Surprises for 2006

Stock quotes in this article: TWX , GS , ANF , GOOG , MSFT , GM , TIVO , C , DJ , BRKA , AAPL , YHOO , AMZN , EBAY , VZ , KO , WSM , URBN  

2. Senate Judiciary Committee hearings on secret domestic wiretaps authorized by President Bush -- made without applying for a warrant from the court that handles sensitive national security issues -- find that the surveillance operation was far broader than admitted by the administration.

A special prosecutor begins an aggressive assault on the White House that results in Vice President Richard Cheney taking the fall for the administration and resigning by midyear. The president's popularity plunges as memories of Watergate are resurrected and the Democratic party takes a large lead in preliminary presidential polls. Condoleezza Rice is selected to replace Cheney as vice president.

3. The Federal Reserve, responding to the appearance of continued economic strength in fourth-quarter 2005 and in January 2006, continues to take the federal funds rate higher, just as the economy is about to sour.

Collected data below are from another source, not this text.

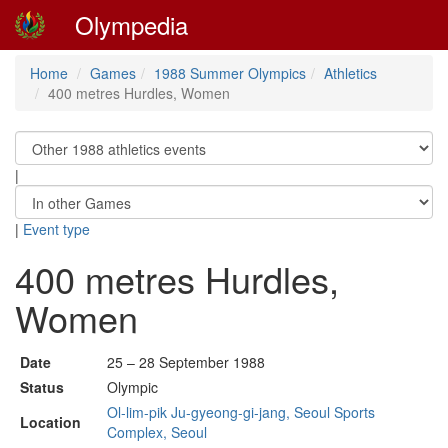
Olympedia
Home
Games
1988 Summer Olympics
Athletics
400 metres Hurdles, Women
|
|
Event type
400 metres Hurdles,
Women
Date
25 – 28 September 1988
Status
Olympic
Ol-lim-pik Ju-gyeong-gi-jang, Seoul Sports
Location
Complex, Seoul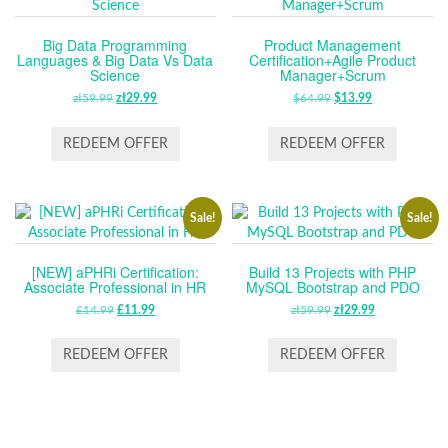
Big Data Programming
Product Management
Languages & Big Data Vs Data
Certification+Agile Product
Science
Manager+Scrum
zł
59.99
ORIGINAL
zł
29.99
CURRENT
$
64.99
ORIGINAL
$
13.99
CURRENT
PRICE
PRICE
PRICE
PRICE
WAS:
IS:
WAS:
IS:
REDEEM OFFER
REDEEM OFFER
ZŁ59.99.
ZŁ29.99.
$64.99.
$13.99.
Sale!
Sale!
[NEW] aPHRi Certification:
Build 13 Projects with PHP
Associate Professional in HR
MySQL Bootstrap and PDO
£
14.99
ORIGINAL
£
11.99
CURRENT
zł
59.99
ORIGINAL
zł
29.99
CURRENT
PRICE
PRICE
PRICE
PRICE
WAS:
IS:
WAS:
IS:
REDEEM OFFER
REDEEM OFFER
£14.99.
£11.99.
ZŁ59.99.
ZŁ29.99.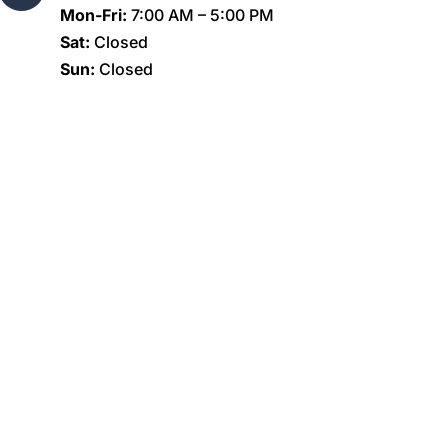
Mon-Fri:
7:00 AM – 5:00 PM
Sat:
Closed
Sun:
Closed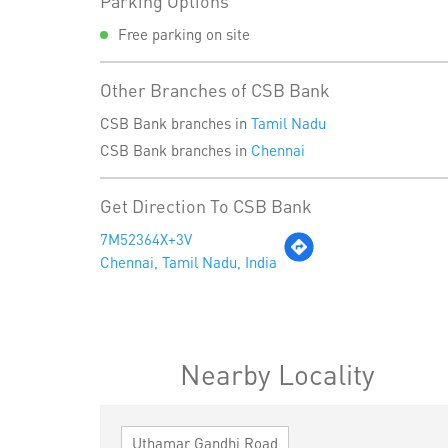
Parking Options
Free parking on site
Other Branches of CSB Bank
CSB Bank branches in
Tamil Nadu
CSB Bank branches in
Chennai
Get Direction To CSB Bank
7M52364X+3V
Chennai, Tamil Nadu, India
Nearby Locality
Uthamar Gandhi Road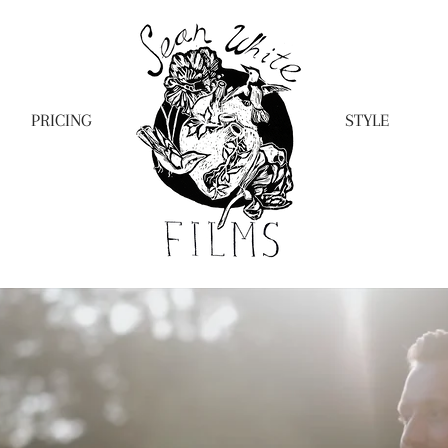
PRICING
STYLE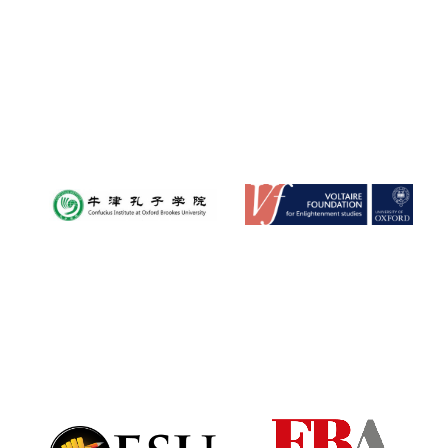
Reuben College
founded in 2019
Harris
Manchester
College founded
1893
Founded 1884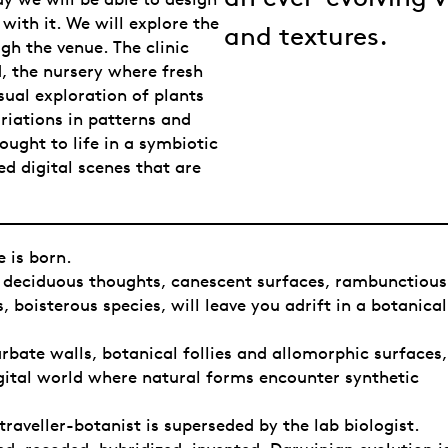
with it. We will explore the
and textures.
gh the venue. The clinic
, the nursery where fresh
ual exploration of plants
riations in patterns and
ought to life in a symbiotic
ed digital scenes that are
 is born.
, deciduous thoughts, canescent surfaces, rambunctious
s, boisterous species, will leave you adrift in a botanical
rbate walls, botanical follies and allomorphic surfaces,
gital world where natural forms encounter synthetic
traveller-botanist is superseded by the lab biologist.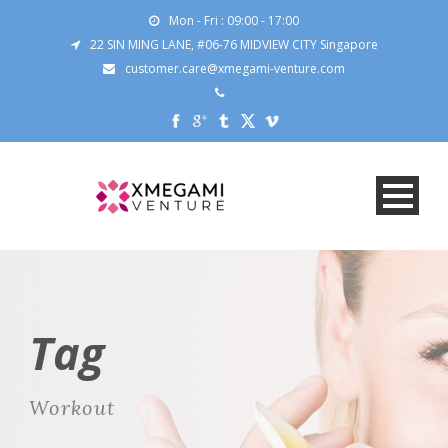
Mon - Fri : 09:00 - 17:00
22 SIN MING LANE, #06-76 MIDVIEW CITY Singapore
customer.care@xmegami-venture.com
Tag
Workout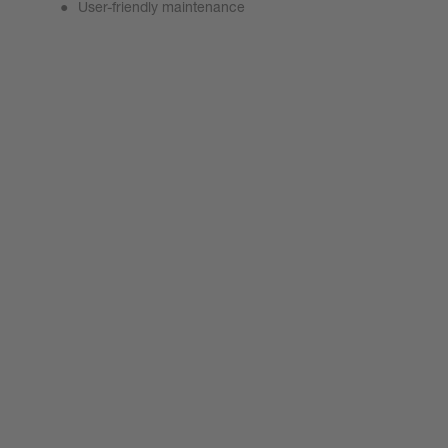
User-friendly maintenance
ProCutter Prime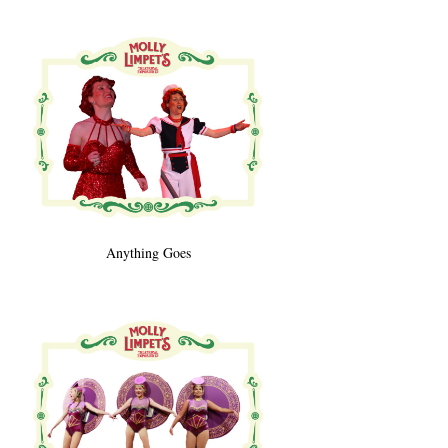
Anything Goes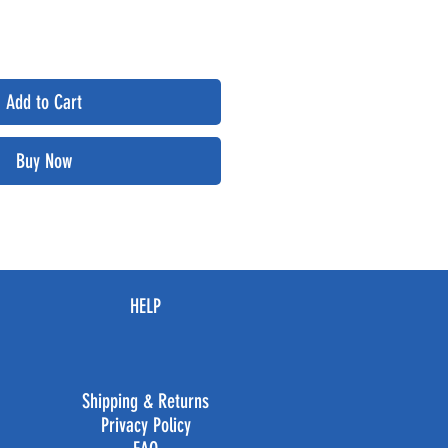
Add to Cart
Buy Now
HELP
Shipping & Returns
Privacy Policy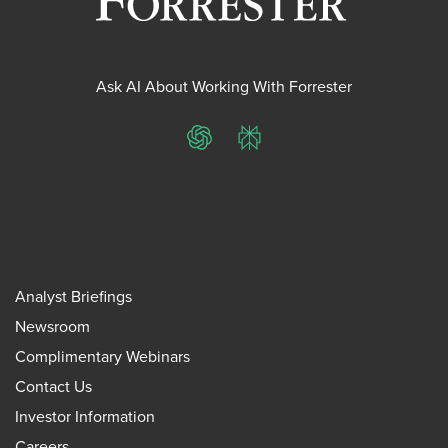
Ask AI About Working With Forrester
ChatGPT
Perplexity
Analyst Briefings
Newsroom
Complimentary Webinars
Contact Us
Investor Information
Careers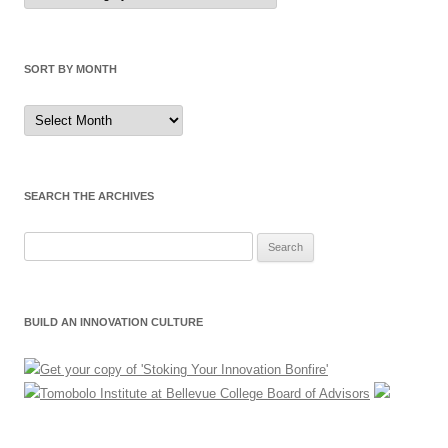
Category
SORT BY MONTH
Sort
by
Month
SEARCH THE ARCHIVES
Search
for:
BUILD AN INNOVATION CULTURE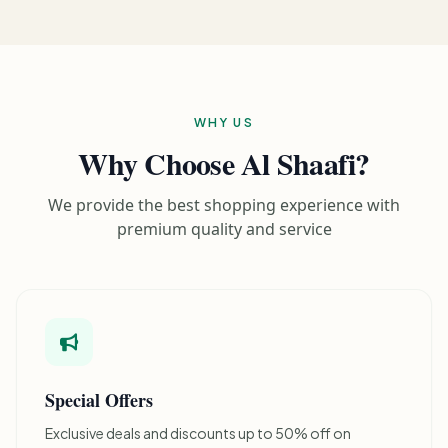
WHY US
Why Choose Al Shaafi?
We provide the best shopping experience with
premium quality and service
Special Offers
Exclusive deals and discounts up to 50% off on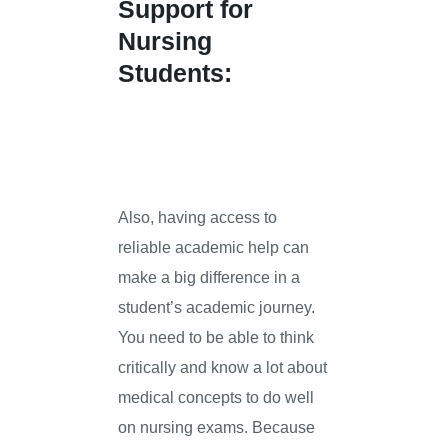
Support for
Nursing
Students:
Also, having access to
reliable academic help can
make a big difference in a
student’s academic journey.
You need to be able to think
critically and know a lot about
medical concepts to do well
on nursing exams. Because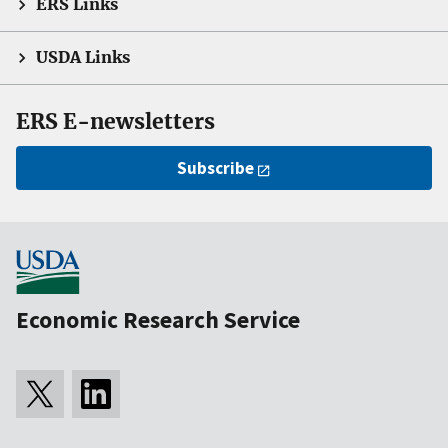
ERS Links
USDA Links
ERS E-newsletters
Subscribe
Economic Research Service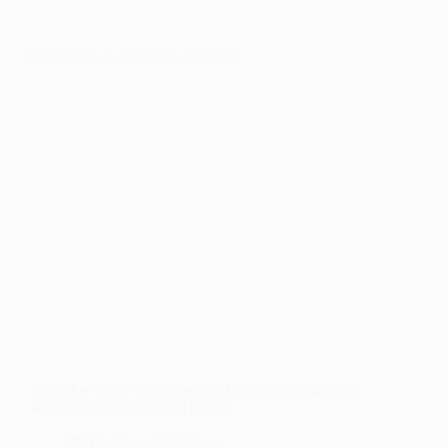
What Are Some Strategies For Improving Emotional
Well-being And Mental Health?
Health and Wellness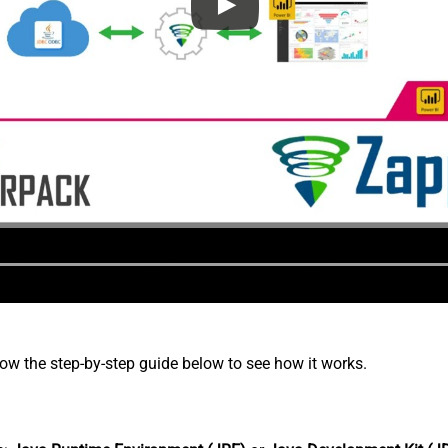
low the step-by-step guide below to see how it works.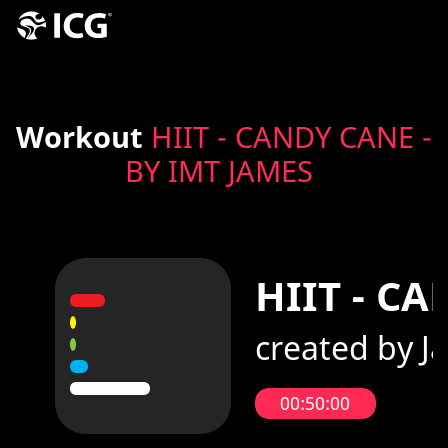
Workout
HIIT - CANDY CANE -
BY IMT JAMES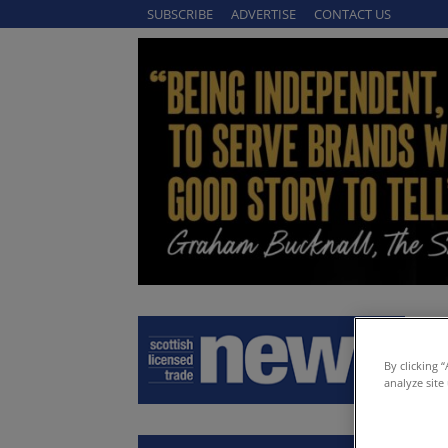
SUBSCRIBE
ADVERTISE
CONTACT US
By clicking 
analyze site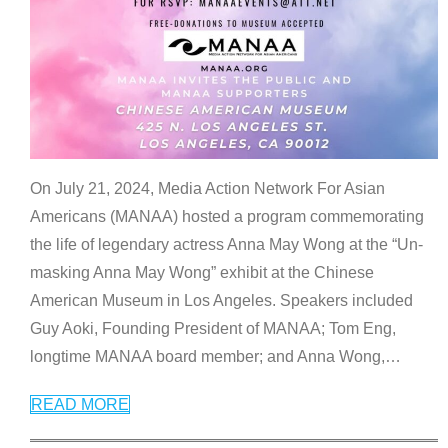
On July 21, 2024, Media Action Network For Asian
Americans (MANAA) hosted a program commemorating
the life of legendary actress Anna May Wong at the “Un-
masking Anna May Wong” exhibit at the Chinese
American Museum in Los Angeles. Speakers included
Guy Aoki, Founding President of MANAA; Tom Eng,
longtime MANAA board member; and Anna Wong,
…
READ MORE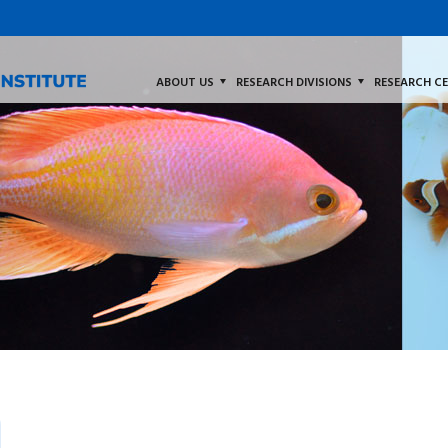
ABOUT US
RESEARCH DIVISIONS
RESEARCH C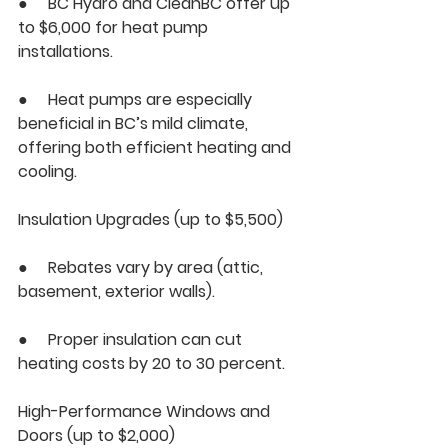
●     BC Hydro and CleanBC offer up 
to $6,000 for heat pump 
installations.
●     Heat pumps are especially 
beneficial in BC’s mild climate, 
offering both efficient heating and 
cooling.
Insulation Upgrades (up to $5,500)
●     Rebates vary by area (attic, 
basement, exterior walls).
●     Proper insulation can cut 
heating costs by 20 to 30 percent.
High-Performance Windows and 
Doors (up to $2,000)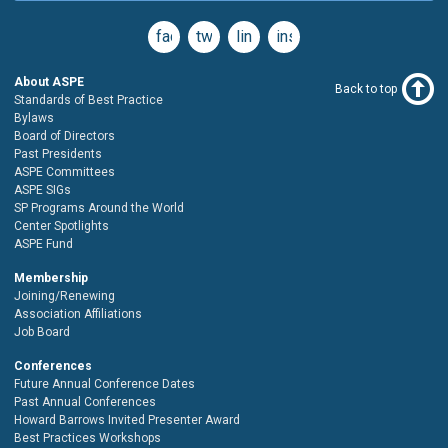
facebook
twitter
linkedin
instagram
About ASPE
Back to top
Standards of Best Practice
Bylaws
Board of Directors
Past Presidents
ASPE Committees
ASPE SIGs
SP Programs Around the World
Center Spotlights
ASPE Fund
Membership
Joining/Renewing
Association Affiliations
Job Board
Conferences
Future Annual Conference Dates
Past Annual Conferences
Howard Barrows Invited Presenter Award
Best Practices Workshops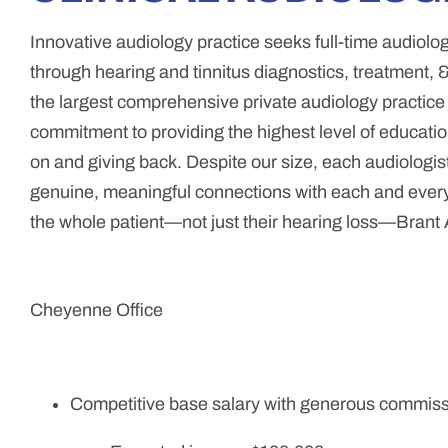
Innovative audiology practice seeks full-time audiologis
through hearing and tinnitus diagnostics, treatment, &
the largest comprehensive private audiology practic
commitment to providing the highest level of education
on and giving back. Despite our size, each audiologist
genuine, meaningful connections with each and every p
the whole patient—not just their hearing loss—Brant A
Cheyenne Office
Competitive base salary with generous commiss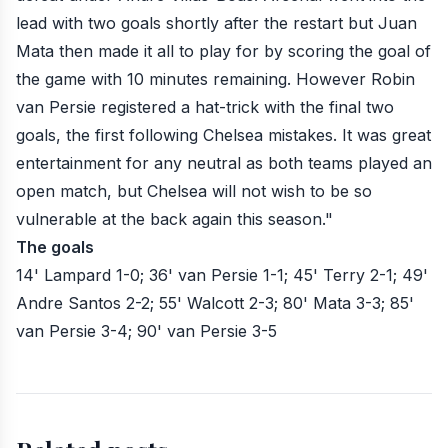
lead with two goals shortly after the restart but Juan
Mata then made it all to play for by scoring the goal of
the game with 10 minutes remaining. However Robin
van Persie registered a hat-trick with the final two
goals, the first following Chelsea mistakes. It was great
entertainment for any neutral as both teams played an
open match, but Chelsea will not wish to be so
vulnerable at the back again this season."
The goals
14' Lampard 1-0
;
36' van Persie 1-1
;
45' Terry 2-1
;
49'
Andre Santos 2-2
;
55' Walcott 2-3
;
80' Mata 3-3
;
85'
van Persie 3-4
;
90' van Persie 3-5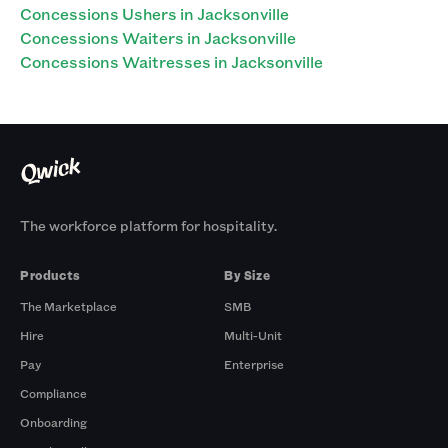
Concessions Ushers in Jacksonville
Concessions Waiters in Jacksonville
Concessions Waitresses in Jacksonville
The workforce platform for hospitality.
Products
By Size
The Marketplace
SMB
Hire
Multi-Unit
Pay
Enterprise
Compliance
Onboarding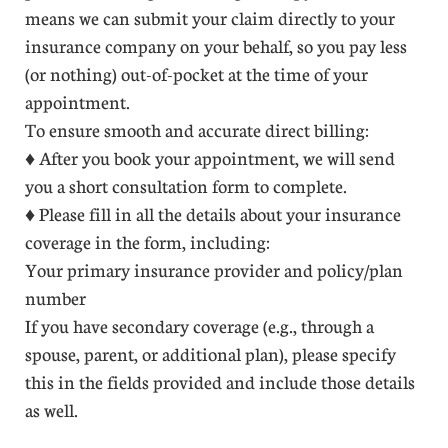
means we can submit your claim directly to your
insurance company on your behalf, so you pay less
(or nothing) out-of-pocket at the time of your
appointment.
To ensure smooth and accurate direct billing:
♦ After you book your appointment, we will send
you a short consultation form to complete.
♦ Please fill in all the details about your insurance
coverage in the form, including:
Your primary insurance provider and policy/plan
number
If you have secondary coverage (e.g., through a
spouse, parent, or additional plan), please specify
this in the fields provided and include those details
as well.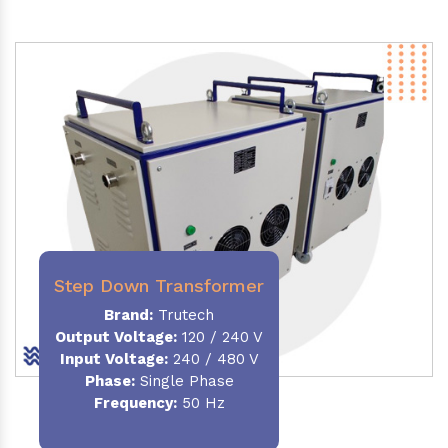
Step Down Transformer
Brand:
Trutech
Output Voltage
:
120 / 240 V
Input Voltage:
240 / 480 V
Phase:
Single Phase
Frequency
:
50 Hz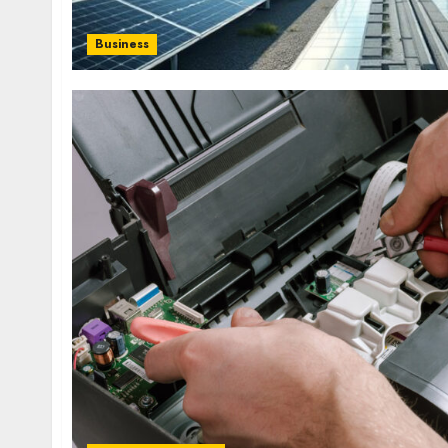
Business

Bernanke pushes for and proceeds with a 50-basis-point increase in his first meeting as chairman of the Fed. (It turns out to be the last rate change over the balance of 2006.)

As the Fed and ECB continue tightening and the Bank of Japan ends its easing, bond yields initially rise early in 2006, but in the second half of the year, the 10-year U.S. note's yield dips to 3.65% as the market's focus moves toward potential rate cuts by the Fed and a potential recession in late 2006 or early 2007.

4. By early in the second quarter of 2006, the consumption binge of the last decade comes to an abrupt halt. Retail sales turn negative as the American consumer (the straw that has stirred the drink of the world economies) folds like a cheap suit and several former high-flying specialty retailers -- such as Abercrombie & Fitch(ANF Quote), Williams-Sonoma (WSM Quote), Urban Outfitters (URBN Quote) and so forth -- exhibit surprisingly poor same-store sales.

Weakness in personal consumption is exacerbated by many of the external shocks discussed in this piece: rising commodity prices, lower home prices (leading to weakening job creation and the lost ability to extract equity), stretched affordability of the first-time and repeat home buyer to purchase a new home, the absence of personal savings (and a safety net), rising debt-service requirements (proliferation and reset of floating-rate and interest-only loans), changes in credit-card payment requirements, etc.

5. There are a number of small-scale terrorist acts in the U.S. A failed attempt to contaminate a major region of the U.S.'s water supply sends already high agricultural product prices (in large measure reflecting South America's instability) to record levels, creating another inflationary scare.